How to complete this task: Copy out, exactly, the first line of the entries below and every line after it through the one containing "Please communicate with".

───── Source material

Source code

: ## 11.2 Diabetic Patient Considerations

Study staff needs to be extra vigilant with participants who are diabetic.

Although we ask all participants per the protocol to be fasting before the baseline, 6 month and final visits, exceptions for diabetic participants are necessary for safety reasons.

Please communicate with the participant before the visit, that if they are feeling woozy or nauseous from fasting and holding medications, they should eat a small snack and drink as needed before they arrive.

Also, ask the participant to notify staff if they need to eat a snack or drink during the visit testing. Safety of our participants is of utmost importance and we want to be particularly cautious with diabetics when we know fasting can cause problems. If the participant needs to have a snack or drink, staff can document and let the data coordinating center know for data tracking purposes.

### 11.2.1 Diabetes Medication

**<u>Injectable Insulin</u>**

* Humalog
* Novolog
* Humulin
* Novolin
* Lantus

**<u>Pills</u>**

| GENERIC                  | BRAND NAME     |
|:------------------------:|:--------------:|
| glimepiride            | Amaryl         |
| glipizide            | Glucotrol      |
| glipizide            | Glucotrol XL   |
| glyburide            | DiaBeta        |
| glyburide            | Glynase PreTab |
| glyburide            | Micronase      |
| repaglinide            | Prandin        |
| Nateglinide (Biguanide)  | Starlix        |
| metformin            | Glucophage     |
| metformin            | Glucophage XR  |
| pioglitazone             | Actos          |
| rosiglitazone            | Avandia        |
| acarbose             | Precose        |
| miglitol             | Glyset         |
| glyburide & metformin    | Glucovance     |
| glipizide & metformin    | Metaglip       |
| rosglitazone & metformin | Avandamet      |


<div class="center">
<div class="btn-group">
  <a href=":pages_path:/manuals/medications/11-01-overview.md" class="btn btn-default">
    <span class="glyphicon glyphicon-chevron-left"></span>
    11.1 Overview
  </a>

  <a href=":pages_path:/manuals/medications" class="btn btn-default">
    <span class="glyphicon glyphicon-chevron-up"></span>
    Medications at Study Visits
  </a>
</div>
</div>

──────────

Task solution:
Source code

: ## 11.2 Diabetic Patient Considerations

Study staff needs to be extra vigilant with participants who are diabetic.

Although we ask all participants per the protocol to be fasting before the baseline, 6 month and final visits, exceptions for diabetic participants are necessary for safety reasons.

Please communicate with the participant before the visit, that if they are feeling woozy or nauseous from fasting and holding medications, they should eat a small snack and drink as needed before they arrive.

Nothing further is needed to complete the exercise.